Mar 07, 2022

Look, they were nice guys and all, but I had no idea who they were. Joe Aubrey and Eric Peterson, they said. I was polite, as I generally am. They were writers who’d had some success selling their own comic at conventions and online, and would Humanoids like to take a look? This is a road I’m led down quite often, and it almost always ends in tears.

But then a third name came into the conversation: Darick Robertson, an artist I’ve known--and sometimes worked with--for nearly thirty years. I raised an eyebrow. In a good way. Darick’s really, really talented. Darick co-created TRANSMETROPOLITAN, HAPPY!, and THE BOYS, and he barely showed any scars, he’s that tough.

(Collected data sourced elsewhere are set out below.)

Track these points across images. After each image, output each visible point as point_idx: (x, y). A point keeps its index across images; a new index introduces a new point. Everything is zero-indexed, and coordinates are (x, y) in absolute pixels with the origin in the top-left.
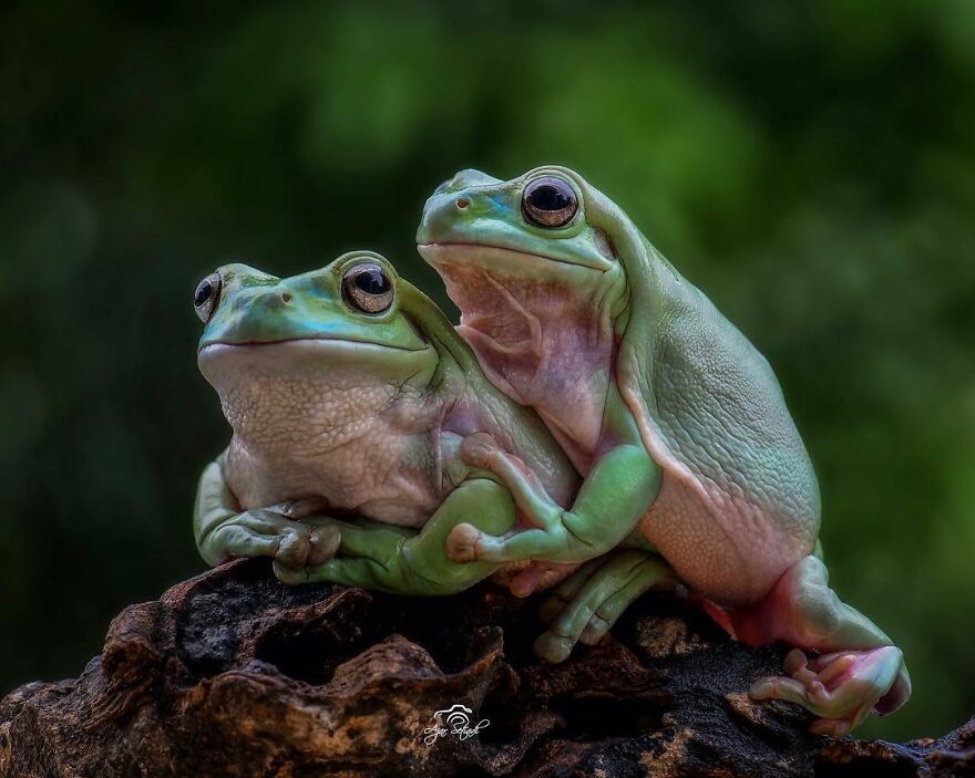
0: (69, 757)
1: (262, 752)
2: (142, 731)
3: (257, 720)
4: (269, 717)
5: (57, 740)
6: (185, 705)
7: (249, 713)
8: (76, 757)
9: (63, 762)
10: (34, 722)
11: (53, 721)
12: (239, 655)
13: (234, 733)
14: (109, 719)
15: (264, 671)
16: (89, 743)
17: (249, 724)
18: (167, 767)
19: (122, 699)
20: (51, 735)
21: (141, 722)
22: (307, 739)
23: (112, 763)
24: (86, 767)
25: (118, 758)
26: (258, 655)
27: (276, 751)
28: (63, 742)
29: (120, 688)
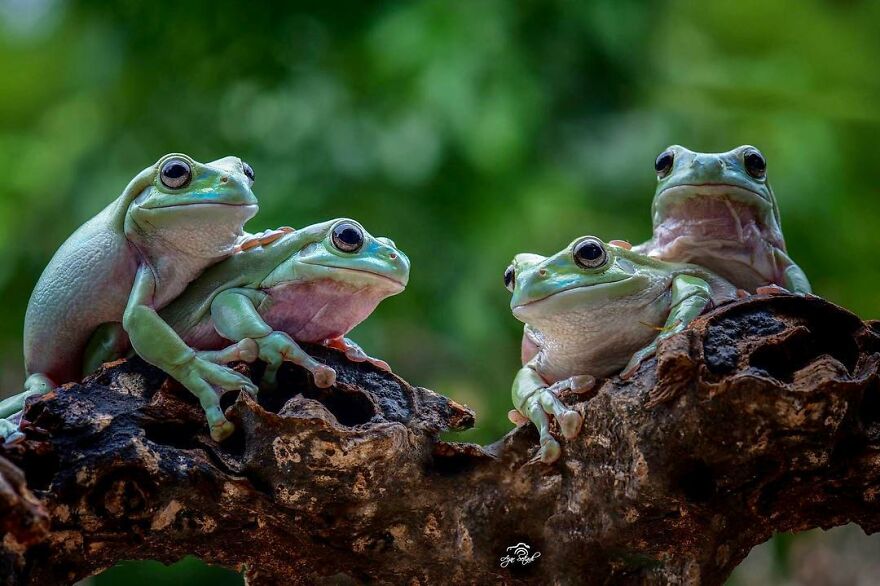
0: (633, 425)
1: (755, 423)
2: (683, 410)
3: (759, 404)
4: (767, 403)
5: (625, 415)
6: (712, 394)
7: (755, 400)
8: (638, 426)
9: (630, 429)
10: (608, 403)
11: (622, 403)
12: (740, 364)
13: (742, 412)
14: (660, 402)
15: (761, 374)
16: (646, 417)
17: (753, 406)
18: (697, 432)
19: (671, 389)
20: (620, 412)
21: (683, 403)
22: (784, 416)
23: (662, 430)
24: (645, 432)
25: (667, 427)
26: (752, 364)
27: (763, 423)
28: (630, 416)
29: (669, 383)
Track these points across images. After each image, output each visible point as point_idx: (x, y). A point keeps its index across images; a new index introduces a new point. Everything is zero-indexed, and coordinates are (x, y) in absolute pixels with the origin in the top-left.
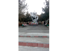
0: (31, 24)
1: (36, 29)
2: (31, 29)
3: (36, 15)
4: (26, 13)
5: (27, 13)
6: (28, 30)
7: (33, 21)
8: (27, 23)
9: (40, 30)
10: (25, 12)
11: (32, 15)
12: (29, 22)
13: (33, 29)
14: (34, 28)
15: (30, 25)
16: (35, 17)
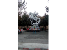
0: (30, 30)
1: (37, 38)
2: (29, 38)
3: (37, 17)
4: (23, 14)
5: (25, 13)
6: (25, 38)
7: (32, 25)
8: (23, 28)
9: (43, 39)
10: (21, 13)
11: (32, 17)
12: (26, 27)
13: (32, 38)
14: (34, 36)
15: (28, 31)
16: (36, 20)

Joe and Eric had co-created and written a satirical, rowdy science-fiction book and had snagged Darick to do the artwork. Darick has taste. (He has, after all, worked with me.) I was intrigued. “What’s it about?”, I asked.

“Intergalactic mailmen,” they said.

“Don’t forget your parking validation,” I said.

“No, no, no,” they said. “It’s called SPACE BASTARDS.”

So I gave their first issue a look. And it was great. It was funny. It was raw and raucous. It was a little bit LOBO, a little bit Han Solo, and a lot of big brutes getting punched in inappropriate places. The premise was that, if you have enough dough, freelancers working for the Intergalactic Postal Service will transport your packages from planet to planet. The catch is, only the messenger who actually, physically gets that package to the finish line collects the astronomical fee...making the whole operation like a comically violent version of Capture the Flag. Once you have that package under your arm, your rivals put a target on your back. It’s a premise I’m jealous I didn’t think of myself.

And the characters are so over-the-top, they’re hysterical, they’re all unique and weird in their own way, and they’re a joy to follow. We couldn’t climb aboard this train fast enough, and since then, we’ve published SPACE BASTARDS as a monthly comic (and a one-shot special). If you missed them when they came out, fear not: they’ve been collected into SPACE BASTARDS VOLUME ONE and VOLUME TWO, and they come highly recommended. It’s not George Bernard Shaw; it’s crude, it’s edgy, it takes no prisoners, and it’s laugh-out-loud funny. Grab Volume One, grab Volume Two. You won’t be sorry.